The 1992 drama developed when those in favour of banning motorised traffic from the street sought a second plebiscite but that infuriated those vehemently opposed to pedestrianisation, some of whom were beside themselves with anger.

An independent survey conducted by Killarney Chamber of Commerce at the time found that 17 businesses on the street were in favour of pedestrianisation with just two against but the anti pedestrianisation lobbyists argued that the chamber had no mandate to conduct a survey in the first place.

Traders opposed to the pedestrianisation of Plunkett Street in 1992 included, fro left, Ronan Fleming, John O’Leary, Irene Buckley, Kathleen O’Sullivan, Breda Riordan, Elizabeth Doyle and Sheila O’Connor

Those in favour of pedestrianisation argued that it would boost business, eliminate dangers to pedestrians, improve the image of the street and end traffic gridlock at a time when parking was permitted on one side of the narrow carriageway but those against insisted that it would result in a loss in revenue, prevent delivery trucks from offloading goods and encourage people to congregate there late at night.

Then town council chairman, Paul Coghlan, insisted that a second plebiscite would not be held unless it was officially requested by the business interests on the street.

That didn’t happen and the file was put back on the shelf until three years ago when a trial pedestrianisation of the street was introduced and, of course, it is now closed to traffic completely.

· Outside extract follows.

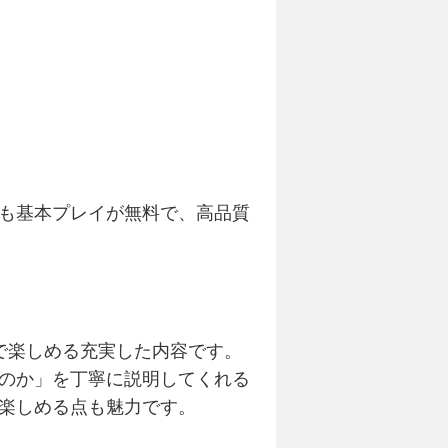
も基本プレイが無料で、高品質
で楽しめる充実した内容です。
のか」を丁寧に説明してくれる
楽しめる点も魅力です。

Although some traders – on Plunkett Street and in other areas of the town – remain unconvinced, the majority of businesses say they are happy that the system is working well.


AN angry dog bit off more than he could chew when he set upon one colourful Kerry County Council candidate during the course of the 1985 local elections.

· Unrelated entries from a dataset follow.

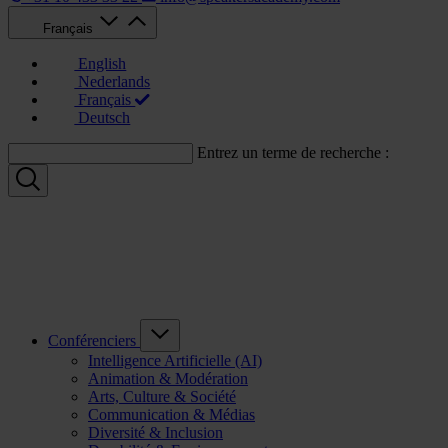
Français
English
Nederlands
Français
Deutsch
Entrez un terme de recherche :
Conférenciers
Intelligence Artificielle (AI)
Animation & Modération
Arts, Culture & Société
Communication & Médias
Diversité & Inclusion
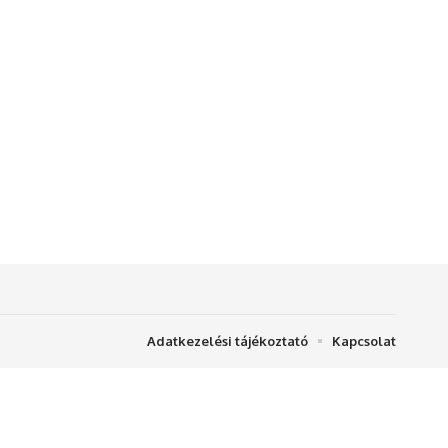
Adatkezelési tájékoztató
Kapcsolat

The report of the incidents at the time – brilliantly illustrated by cartoonist Tim Spillane

Jackie Healy-Rae, then firmly planted in the Fianna Fail camp, was knocking on doors in the Barraduff area of Killarney when an opportunist canine pounced.

“He took the seat clean off a new pants on me and nearly took a leg,” exclaimed Jackie who was convinced that the culprit was “a Fine Gael dog” – even if it wasn’t wearing a blue collar.

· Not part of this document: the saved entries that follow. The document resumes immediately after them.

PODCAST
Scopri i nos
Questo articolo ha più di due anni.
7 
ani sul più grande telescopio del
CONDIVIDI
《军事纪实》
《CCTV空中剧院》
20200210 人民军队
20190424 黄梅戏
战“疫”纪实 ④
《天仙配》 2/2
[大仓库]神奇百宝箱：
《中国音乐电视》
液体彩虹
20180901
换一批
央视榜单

But the Kilgarvan publican – later to become the most instantly recognisable politician in the country – quickly got his own back.

“I bate the bejabers out of him. It’ll be a long time before he touches a Fianna Fail man again,” he said.

A popular candidate seeking seats on the then Killarney Urban District Council also had a close encounter with the fang-toothed kind during that election.

Cllr Mort O’Shea, also of Fianna Fail, was campaigning in Adrshanavooley when a dog made his presence felt and snapped at one of his election team, leaving a few molar marks on the leg of his trousers.

Amusingly, it later emerged that the house they were calling to was the home of Cllr Michael Courtney, a long-serving Independent councillor who was previously a member of the Fine Gael party.

The shaggy dog stories were captured brilliantly at the time by local cartoonist Tim Spillane from Woodlawn Park.


THEY swapped the Rivers of Babylon for the Lakes of Killarney for one night only – and it generated quite a stir of excitement.

Disco era super group Boney M, fresh from Top of the Pops, were persuaded to perform in Killarney in September 1985 and they packed Revelles Nightclub in the now Killarney Avenue Hotel to the rafters.

Given that Boney M had sold up to 80 million record worldwide, it was quite a coup for the nightclub’s dapper entertainment manager, Michael O’Donoghue, and the fans who paid just £5 for the privilege of being there, were treated to all the Euro-Caribbean group’s smash hits, including Brown Girl in the Ring, Daddy Cool, Ma Baker, Sunny, Mary’s Boy Child and Rasputin.

Revelles was the place to be – and the place to be seen – in the glorious 1980s and it regularly played host to Ireland’s top acts, including Something Happens, Aslan, Don Baker, Davy Spillane, In Tua Nua, The 4 of Us, The Stunning and Eurovision king Johnny Logan.

And that wasn’t the only attraction – the club also entertained the masses with barn dances, beach parties, midsummer Christmas parties, pyjama parties and even hairy chest contests.